Verilen Metin ::
=====

Hukuki.NET


Yargıtay içtihatları bölümü

Yargıtay Kararı

 


T.C.
YARGITAY
Ceza Genel Kurulu
E: 1986/567
K: 1987/171
T: 06.04.1987
DAVA : Adam öldürmeğe tam teşebbüs ve 6136 sayılı Kanuna muhalefet suçundan sanık Kutbettin'in mahkumiyetine dair, (Diyarbakır 3. Ağır Ceza Mahkemesi)nden verilen 9.4.1986 gün ve 215/143 sayılı hüküm, sanğın temyizi üzerine Yargıtay 1. Ceza Dairesin'ce incelenerek 5.11.1986 gün ve 3134/3929 sayılı ilamıyla bozulmasına karar verilmiştir.
C. Başsavcılığı'nın CMUK.nun 322. maddesi gereğince Özel Daire kararının kaldırılarak hükmün onanması istemini bildiren 15.12.1986 gün ve 144 sayılı itiraznamesiyle dosyanın 1. Başkanlığa gönderilmesi üzerine, Ceza Genel Kurulu'nca okundu, gereği konuşulup düşünüldü:
KARAR : Ali'yi kasten öldürmeğe tam teşebbüsten ve izinsiz silah taşımaktan sanık Kutbettin'in TCK.nun 448, 62, 31, 33; 6136 sayılı Yasanın 13/1; TCK.nun 59, 36. maddeleri uyarınca hükümlendirilmesine ilişkin karar sanık tarafından temyiz edilmekle, Yargıtay 1. Ceza Dairesin'ce incelenerek (1-6136 sayılı Kanuna muhalefetten verilen ağır para cezasında, temel ceza tayin edilerek bundan sonra artırma ve eksiltme yapılması gerekirken TCK.nun 29. maddesine muhalefet edilerek 2790 sayılı Kanunun uygulanması,
2 - Sanığın amcası ile mağdurun amcasının kızı arasındaki ilişki nedeniyle köyü terk eden sanığın olay günü yanında tanık Hatun olduğu halde mağdurla karşılaştıklarında çıkan tartışma ve kavgada, sanığın çok yakın mesafeden 4 el ateş etme imkanı olduğu halde vücudun hayati bölgesine hedef almaması, kastının öldürme olmadığını gösterdiğinden, sanığın TCK'nun 456/2, 457, 59. maddeleri ile cezalandırılması gerekirken öldürmeye teşebbüsten mahkum edilerek suç vasfında hata edilmesi yasaya aykırıdır) biçimindeki gerekçesiyle bozulmuştur.

=====

Alıştırma A ::
Yargıtay kararının "Yargıtay Kararı" ifadesini içeren yerden başlayıp "bozulmasına karar verilmiştir." ifadesinden sonra biten bölümünü kelimesi kelimesine aktarınız.
Alıştırma B ::
Yargıtay kararına göre, Yargıtay 1. Ceza Dairesi hükmün bozulmasına hangi tarihli ve sayılı ilamla karar vermiştir?
Alıştırma C ::
Yargıtay kararında geçen bütün tarihleri sıralayınız.
Yalnızca Yargıtay kararındaki bilgilere dayanınız.

=====

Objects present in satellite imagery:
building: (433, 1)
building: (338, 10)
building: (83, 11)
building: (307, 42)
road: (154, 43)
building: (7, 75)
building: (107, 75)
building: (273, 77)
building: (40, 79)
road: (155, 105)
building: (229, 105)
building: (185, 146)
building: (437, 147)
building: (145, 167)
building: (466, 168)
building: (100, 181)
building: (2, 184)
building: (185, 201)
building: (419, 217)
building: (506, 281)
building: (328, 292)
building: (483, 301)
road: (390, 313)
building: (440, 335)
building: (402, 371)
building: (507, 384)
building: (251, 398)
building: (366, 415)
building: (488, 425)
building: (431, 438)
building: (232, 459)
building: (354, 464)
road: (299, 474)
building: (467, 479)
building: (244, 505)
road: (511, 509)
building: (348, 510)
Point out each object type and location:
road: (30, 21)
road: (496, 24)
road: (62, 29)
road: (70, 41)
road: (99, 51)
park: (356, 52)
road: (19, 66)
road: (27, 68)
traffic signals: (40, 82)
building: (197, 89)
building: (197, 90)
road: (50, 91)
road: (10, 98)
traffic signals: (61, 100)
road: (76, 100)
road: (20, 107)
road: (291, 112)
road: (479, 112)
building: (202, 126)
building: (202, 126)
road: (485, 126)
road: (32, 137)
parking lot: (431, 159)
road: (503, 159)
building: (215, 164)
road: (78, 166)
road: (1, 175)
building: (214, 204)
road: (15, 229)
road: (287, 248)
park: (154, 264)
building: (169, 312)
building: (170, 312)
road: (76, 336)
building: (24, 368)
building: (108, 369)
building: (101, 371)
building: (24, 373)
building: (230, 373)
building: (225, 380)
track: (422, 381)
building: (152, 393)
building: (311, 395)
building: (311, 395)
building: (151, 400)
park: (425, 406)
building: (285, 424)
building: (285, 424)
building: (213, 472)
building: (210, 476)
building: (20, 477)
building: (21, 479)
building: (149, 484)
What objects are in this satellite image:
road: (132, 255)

=====

Tam Yanıt A ::
Yargıtay Kararı

 


T.C.
YARGITAY
Ceza Genel Kurulu
E: 1986/567
K: 1987/171
T: 06.04.1987
DAVA : Adam öldürmeğe tam teşebbüs ve 6136 sayılı Kanuna muhalefet suçundan sanık Kutbettin'in mahkumiyetine dair, (Diyarbakır 3. Ağır Ceza Mahkemesi)nden verilen 9.4.1986 gün ve 215/143 sayılı hüküm, sanğın temyizi üzerine Yargıtay 1. Ceza Dairesin'ce incelenerek 5.11.1986 gün ve 3134/3929 sayılı ilamıyla bozulmasına karar verilmiştir.

Tam Yanıt B ::
5.11.1986 gün ve 3134/3929 sayılı ilamla.

Tam Yanıt C ::
06.04.1987
9.4.1986
5.11.1986
15.12.1986